Celui qui veut voter doit montrer son passeport dans le container vert. Keystone

Il a fait avancer le pays, disent ses partisans. Il le mène à la ruine, rétorquent ses opposants. Les avis de la diaspora turque sur le président Recep Tayyip Erdogan sont  pour le moins partagés. Reportage à l’ambassade de Turquie à Berne, où les Turcs de Suisse peuvent aller voter sur l’introduction d’un nouveau système présidentiel dans le pays d’origine. 

Les employés de la police cantonale bernoise, postés près de l’ambassade de Turquie à Berne, ont vu défiler quelque 1500 personnes au cours des deux derniers jours, nous dit l’un d’eux. On suppose qu’il s’agit de citoyens turcs qui viennent voter sur un changement constitutionnel prévoyant d’accorder plus de pouvoirs au président de leur pays d’origine Recep Tayyip Erdogan. 

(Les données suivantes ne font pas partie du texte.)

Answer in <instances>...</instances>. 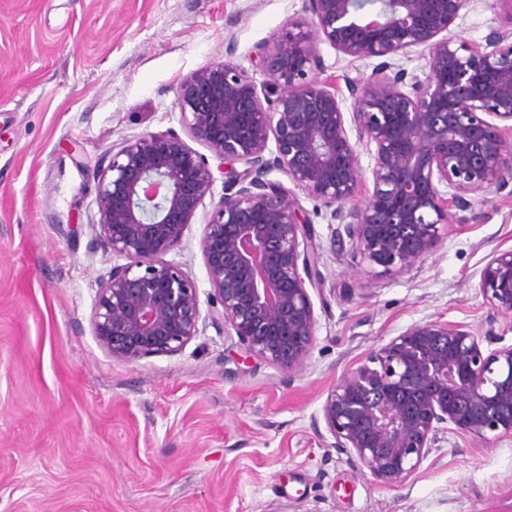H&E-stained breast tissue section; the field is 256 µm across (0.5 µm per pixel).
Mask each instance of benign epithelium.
I'll return each mask as SVG.
<instances>
[{"instance_id":"benign-epithelium-1","label":"benign epithelium","mask_w":512,"mask_h":512,"mask_svg":"<svg viewBox=\"0 0 512 512\" xmlns=\"http://www.w3.org/2000/svg\"><path fill=\"white\" fill-rule=\"evenodd\" d=\"M472 2L379 0L368 10L366 0H305L308 22L257 48L264 89L229 61L181 83L189 137L228 166L200 246L211 302L248 356L295 372L315 340L319 245L290 189L267 179L272 171L331 209L335 235L364 258L402 268L436 251L451 208L512 183V27L483 45L461 39L451 27ZM322 43L351 63L383 59L367 77H346L350 119L329 84L307 79L322 68ZM415 49L428 53L423 76L393 69L390 59ZM359 142L374 145L368 173ZM213 183L208 159L173 130L126 141L100 168L99 238L128 259L101 279L91 316L112 359L174 355L197 336V288L166 256ZM478 289L493 311L512 314V247L493 252ZM502 341L492 328L407 327L328 392L321 416L334 447L388 488L450 426L485 444L512 437V344Z\"/></svg>"}]
</instances>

A côté des policiers, des agents de la société de sécurité privée Supreme Securité AG veillent au bon déroulement du scrutin, derrière les épaisses barrières métalliques placées autour de l’ambassade. Ils ne sont pas turcs; l’un d’eux nous dit qu’il est Kosovar, alors que son collègue est Roumain. Les agents indiquent que jusqu’à présent tout s’est déroulé dans la calme et sans problème. Après avoir consulté les diplomates turcs via son équipement radio, il permet au journaliste de swissinfo.ch d’entrer brièvement dans l’enceinte de l’ambassade pour prendre des photos. 

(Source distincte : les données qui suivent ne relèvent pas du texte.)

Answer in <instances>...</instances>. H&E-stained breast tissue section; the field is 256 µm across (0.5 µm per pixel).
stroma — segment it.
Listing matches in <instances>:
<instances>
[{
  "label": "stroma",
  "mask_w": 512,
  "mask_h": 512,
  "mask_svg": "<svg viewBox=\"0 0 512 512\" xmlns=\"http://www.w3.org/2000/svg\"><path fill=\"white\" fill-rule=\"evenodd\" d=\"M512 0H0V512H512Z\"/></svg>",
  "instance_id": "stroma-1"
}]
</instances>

Les cartes de légitimation sont contrôlées ici. swissinfo.ch

Pour participer au vote, les électeurs doivent présenter leur passeport dans un bureau installé dans un container vert. Ils peuvent ensuite déposer leur bulletin dans les urnes, qui se trouvent sous une tente blanche. Le scrutin se déroule effectivement sans problème, confirment les partisans et adversaires du référendum interrogés par swissinfo.ch au cours de l’après-midi. Ils sont presque venus des quatre coins de la Suisse, avec leur famille, leur partenaire, en petits groupes ou seuls. 

«Notre objectif est 2023» 

Un jeune homme avec une casquette de baseball et des lunettes de soleil nous donne volontiers quelques informations. Il est né, a grandi et est bien intégré ici, dit-il, mais ses racines sont en Turquie. Il n’oublie pas ses origines, même s’il compte passer le reste de sa vie en Suisse.

A-t-il voté «oui» ou «non» ? Il ne veut pas le révéler mais son discours trahit ses positions en faveur de Recep Tayyip Erdogan: «J’ai voté pour une Turquie forte. Notre but est 2023», dit-il avec sérieux, faisant probablement allusion au centenaire de la fondation de la République turque. Jusque-là, Recep Tayyip Erdogan veut se mettre en scène comme le père d’un nouvel Etat, qui stimule la production et réalise de grands projets d’infrastructures. 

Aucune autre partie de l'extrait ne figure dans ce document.